* [EXERCISE PROMPT] Any image in the records is to be skipped; everything else should be reproduced exactly.
+++ DATA +++
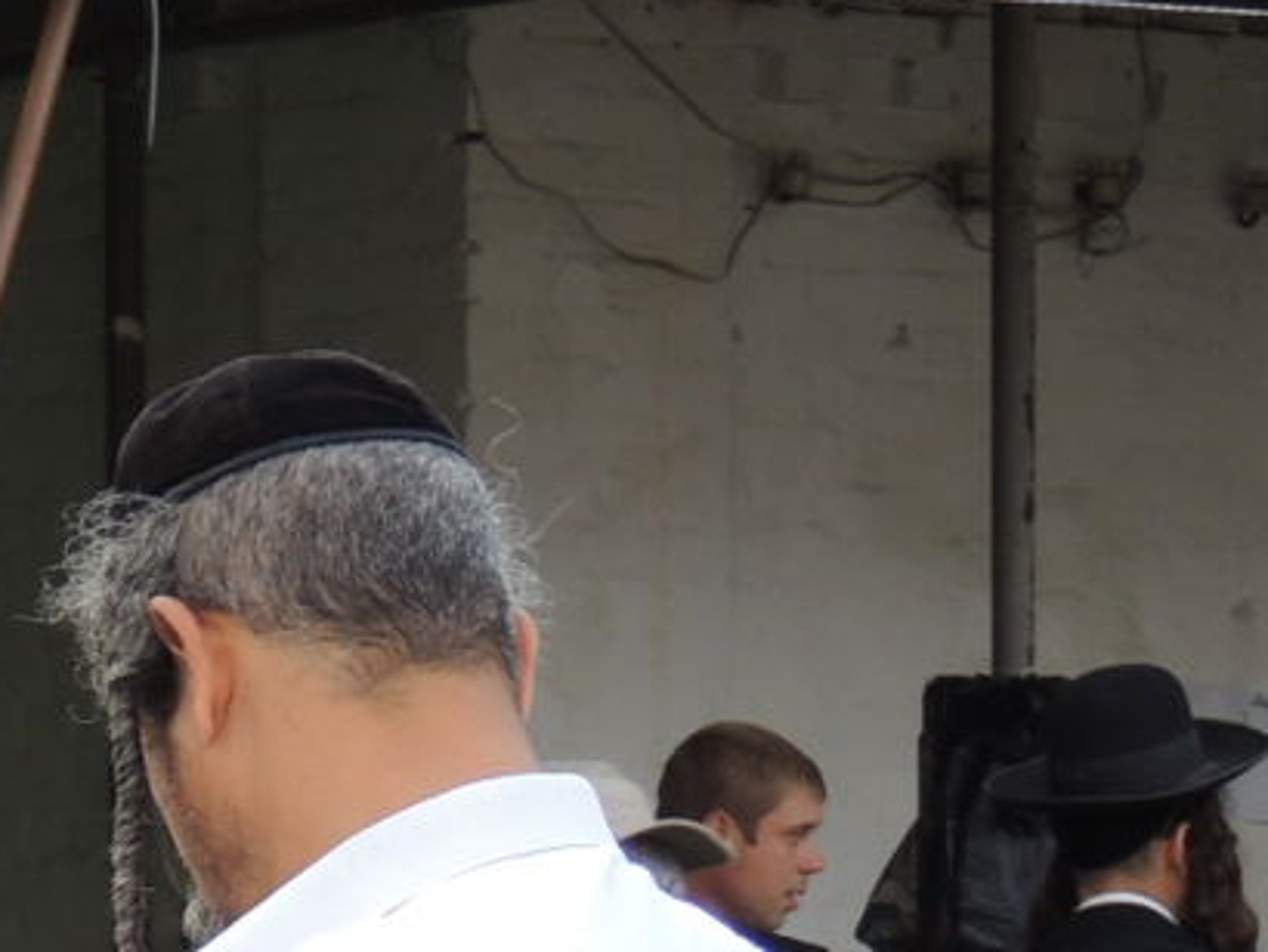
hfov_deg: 6.4
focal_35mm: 307
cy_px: 1066
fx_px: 11252
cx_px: -649
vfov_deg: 4.8
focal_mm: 16
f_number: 4.1
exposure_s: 1/125
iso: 100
+++
* [TASK OUTPUT]
hfov_deg: 6.4
focal_35mm: 307
cy_px: 1066
fx_px: 11252
cx_px: -649
vfov_deg: 4.8
focal_mm: 16
f_number: 4.1
exposure_s: 1/125
iso: 100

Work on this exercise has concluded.